→ **WRITTEN TASK**: Could you give every line of the records below as a numbered list, leaving out any blank lines?

------

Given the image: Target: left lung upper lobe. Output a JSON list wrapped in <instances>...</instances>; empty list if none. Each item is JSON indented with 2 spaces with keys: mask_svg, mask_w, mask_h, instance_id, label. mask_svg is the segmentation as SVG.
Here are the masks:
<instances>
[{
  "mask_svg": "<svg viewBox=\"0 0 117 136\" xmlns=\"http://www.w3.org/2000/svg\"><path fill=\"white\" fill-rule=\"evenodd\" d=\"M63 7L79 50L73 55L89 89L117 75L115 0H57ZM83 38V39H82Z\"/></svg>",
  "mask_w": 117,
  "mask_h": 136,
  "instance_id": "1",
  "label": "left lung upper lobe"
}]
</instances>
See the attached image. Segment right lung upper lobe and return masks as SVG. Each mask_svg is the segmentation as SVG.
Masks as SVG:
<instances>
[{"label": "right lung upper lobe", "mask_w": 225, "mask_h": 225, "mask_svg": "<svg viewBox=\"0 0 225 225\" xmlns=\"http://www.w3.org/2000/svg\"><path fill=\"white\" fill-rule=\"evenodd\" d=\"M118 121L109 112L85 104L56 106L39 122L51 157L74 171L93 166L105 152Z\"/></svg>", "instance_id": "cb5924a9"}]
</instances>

------

→ **EXERCISE OUTPUT**:
1. Given the image: Target: left lung upper lobe. Output a JSON list wrapped in <instances>...</instances>; empty list if none. Each item is JSON indented with 2 spaces with keys: mask_svg, mask_w, mask_h, instance_id, label. mask_svg is the segmentation as SVG.
2. Here are the masks:
3. <instances>
4. [{
5.   "mask_svg": "<svg viewBox=\"0 0 117 136\" xmlns=\"http://www.w3.org/2000/svg\"><path fill=\"white\" fill-rule=\"evenodd\" d=\"M63 7L79 50L73 55L89 89L117 75L115 0H57ZM83 38V39H82Z\"/></svg>",
6.   "mask_w": 117,
7.   "mask_h": 136,
8.   "instance_id": "1",
9.   "label": "left lung upper lobe"
10. }]
11. </instances>
12. See the attached image. Segment right lung upper lobe and return masks as SVG. Each mask_svg is the segmentation as SVG.
13. Masks as SVG:
14. <instances>
15. [{"label": "right lung upper lobe", "mask_w": 225, "mask_h": 225, "mask_svg": "<svg viewBox=\"0 0 225 225\" xmlns=\"http://www.w3.org/2000/svg\"><path fill=\"white\" fill-rule=\"evenodd\" d=\"M118 121L109 112L85 104L56 106L39 122L51 157L74 171L93 166L105 152Z\"/></svg>", "instance_id": "cb5924a9"}]
16. </instances>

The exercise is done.